__Extracted text__.
↓
Using Armor Starts with Conveyor Controls Integration
November 10, 2011
While Ethernet is simple to use, manufacturers need to consider where it is best utilized when planning facility integration. If all of your control equipment is connected with Ethernet through the switch, you need to understand how that device truly functions.
The traditional proprietary networks required manually setting all node identifications and communication rates, but now Ethernet automatically assigns an address and auto negotiates the baud rate.
However, once a system is running steady state, what happens if something in the control system triggers another ‘auto negotiate’ again? The result would be halting active production at that time, creating more downtime.
While Ethernet is effective in the top levels of the controls architecture, it doesn’t have to be used on the process control and device control levels.
When it comes to the Device Level, there are many options, and planning is required to determine what devices actually need to be on the control network you’re installing.
Adding devices, like variable speed drives, photo-electric sensors and overload relays potentially increase the complexity of your network, but also add significant functionality.
Armor Start products can be deployed without a traditional cabinet; they can still provide individual diagnostics with an LED indicator. Maintenance people prefer a light at the I/O point telling them if the sensor or limit switch changes states. If that operator can provide service without opening the cabinets and suiting up with protective gear, their job is easier and down-time is reduced.
↑
__What to work on__.
[1] Answer these questions about the Armor Start text:
(a) What two things does Ethernet handle automatically that older proprietary networks required setting manually?
(b) What would result if another "auto negotiate" were triggered once a system is running steady state?
(c) What do Armor Start products use to provide individual diagnostics?
[2] Reproduce the part of the Armor Start text starting with "While Ethernet is effective" and going on through "down-time is reduced.".
The data that comes next is separate material, unrelated to the Armor Start text.

__Listed entries__.
↓
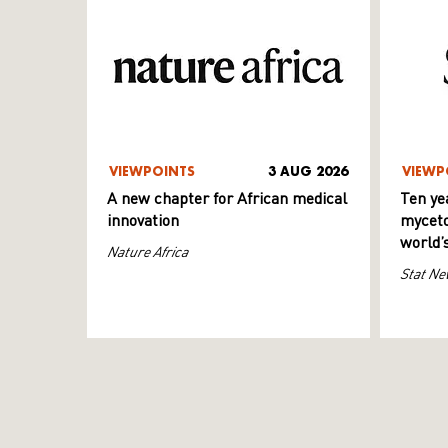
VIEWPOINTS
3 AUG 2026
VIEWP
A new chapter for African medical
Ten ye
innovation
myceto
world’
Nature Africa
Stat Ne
↑
↓
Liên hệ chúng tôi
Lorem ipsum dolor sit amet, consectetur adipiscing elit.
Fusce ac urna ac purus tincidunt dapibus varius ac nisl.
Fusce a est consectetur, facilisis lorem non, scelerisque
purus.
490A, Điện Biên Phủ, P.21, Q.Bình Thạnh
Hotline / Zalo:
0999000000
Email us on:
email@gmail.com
↑
↓
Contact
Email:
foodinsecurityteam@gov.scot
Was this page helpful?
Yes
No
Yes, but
↑
__Answer section__.
[1]
(a) It automatically assigns an address and auto negotiates the baud rate.
(b) Active production would halt at that time, creating more downtime.
(c) An LED indicator.

[2]
While Ethernet is effective in the top levels of the controls architecture, it doesn’t have to be used on the process control and device control levels.
When it comes to the Device Level, there are many options, and planning is required to determine what devices actually need to be on the control network you’re installing.
Adding devices, like variable speed drives, photo-electric sensors and overload relays potentially increase the complexity of your network, but also add significant functionality.
Armor Start products can be deployed without a traditional cabinet; they can still provide individual diagnostics with an LED indicator. Maintenance people prefer a light at the I/O point telling them if the sensor or limit switch changes states. If that operator can provide service without opening the cabinets and suiting up with protective gear, their job is easier and down-time is reduced.